=== Trecho selecionado ===

O retrocesso argentino: os efeitos da eleição de Milei para o presente e futuro do país
09/01/2024
Por Ana Clara Miyoshi Costa
1 Introdução
Recentemente, em 19 de novembro de 2023, o ultraliberal de extrema direita Javier Milei venceu as eleições argentinas com 55,95% dos votos, contra o ex-ministro da Economia Sergio Massa, que obteve 44,04% de vitória nas urnas (NINJA, 2023).
O novo presidente começou a ter mais destaque em sua carreira política a partir de 2018, quando seu discurso “liberal libertário” foi divulgado nos principais meios de comunicação do país. Em 2020 houve uma ascensão do mesmo, quando anunciou sua candidatura à Presidência nas eleições de 2023. Isso permitiu que seu partido, La Libertad Avanza (LLA), conquistasse duas cadeiras na Câmara dos Deputados em 2021 (TOLEDO, 2023).
Milei tem como vice a até então deputada federal e também advogada Victoria Villarruel, 48, filha e neta de militares. O conservadorismo familiar é facilmente identificado em Villarruel: essa se define como “uma profunda defensora da vida” e defende com orgulho a revogação da lei do aborto, chegando a mencionar que tal medida “foi desastrosa para a República Argentina” (CASTRO, 2023). Em diversos momentos, a conservadora critica abertamente as políticas de direitos humanos adotadas pelos governos argentinos das últimas décadas. Ademais, é interessante ressaltar que, em 2019, a advogada se reuniu com líderes do Vox, partido de extrema-direita espanhol (CASTRO, 2023). Em seguida, a mais nova vice-presidente compartilhou uma nota em um meio de comunicação argentino, intitulada “As lições do Vox que os argentinos podem aprender”, destacando a defesa de valores e princípios como a família, a liberdade, o direito à vida e a propriedade privada (CASTRO, 2023).
Ambos os políticos destacados inauguraram a LLA em dezembro de 2021, coligação que tem crescido significativamente nos últimos anos, juntamente com a força da extrema direita. Atualmente, o partido em questão tem 40 dos 257 deputados e 7 dos 72 senadores do Congresso (EXAME, 2023). Assim, Milei e Villarruel tomaram posse em 10 de dezembro de 2023 e, apesar de estarem só no início do mandato, inúmeras polêmicas já englobam a presidência atual (EXAME, 2023).
2 As medidas de Milei
Após eleito, Javier Milei anunciou uma série de medidas de caráter neoliberal: o Decreto de Necessidade e Urgência (DNU). Tal projeto de lei foi encaminhado ao Congresso e contém 664 artigos, os quais pretendem modificar ou revogar diversas leis visando restringir o Estado e fortalecer o mercado (EXAME, 2023).

=== Dados para análise ===

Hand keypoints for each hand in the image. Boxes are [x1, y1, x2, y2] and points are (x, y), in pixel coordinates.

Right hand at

===
=== Dados para análise ===

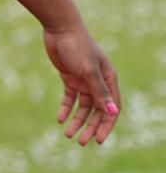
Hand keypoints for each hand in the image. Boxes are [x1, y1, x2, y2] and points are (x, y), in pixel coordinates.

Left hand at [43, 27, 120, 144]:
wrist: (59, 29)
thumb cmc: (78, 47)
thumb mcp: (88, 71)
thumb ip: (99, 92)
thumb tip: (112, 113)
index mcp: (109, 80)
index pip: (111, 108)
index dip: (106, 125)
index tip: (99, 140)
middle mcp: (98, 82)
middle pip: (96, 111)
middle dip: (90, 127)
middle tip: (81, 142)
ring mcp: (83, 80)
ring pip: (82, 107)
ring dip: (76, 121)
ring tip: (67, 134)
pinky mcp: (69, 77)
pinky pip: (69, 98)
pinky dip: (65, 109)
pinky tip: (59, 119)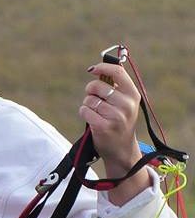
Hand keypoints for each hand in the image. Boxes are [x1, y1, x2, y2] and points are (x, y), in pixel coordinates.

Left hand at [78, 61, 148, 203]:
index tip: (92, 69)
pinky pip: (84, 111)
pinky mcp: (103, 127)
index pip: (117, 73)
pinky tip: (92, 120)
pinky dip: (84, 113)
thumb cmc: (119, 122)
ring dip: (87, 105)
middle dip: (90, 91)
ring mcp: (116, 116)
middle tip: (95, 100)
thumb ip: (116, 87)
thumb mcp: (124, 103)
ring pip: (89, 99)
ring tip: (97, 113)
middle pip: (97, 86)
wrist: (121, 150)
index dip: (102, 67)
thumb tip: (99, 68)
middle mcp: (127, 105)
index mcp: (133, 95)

===
=== Dados para análise ===

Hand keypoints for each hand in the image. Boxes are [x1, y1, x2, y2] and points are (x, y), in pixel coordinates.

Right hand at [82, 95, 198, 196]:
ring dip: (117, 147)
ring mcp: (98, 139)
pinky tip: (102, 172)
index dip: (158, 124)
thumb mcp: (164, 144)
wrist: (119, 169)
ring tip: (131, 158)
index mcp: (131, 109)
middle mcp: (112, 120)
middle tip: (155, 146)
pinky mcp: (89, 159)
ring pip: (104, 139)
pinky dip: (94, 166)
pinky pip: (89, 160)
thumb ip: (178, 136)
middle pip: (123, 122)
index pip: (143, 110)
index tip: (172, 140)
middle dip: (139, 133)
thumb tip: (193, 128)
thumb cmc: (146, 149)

===

* **Tarefa**
Traduza para o inglês esta frase do trecho sobre a eleição de Milei: “Em diversos momentos, a conservadora critica abertamente as políticas de direitos humanos adotadas pelos governos argentinos das últimas décadas.” Os itens não têm relação com esta atividade.

* **Resposta**
On several occasions, the conservative openly criticizes the human rights policies adopted by Argentine governments in recent decades.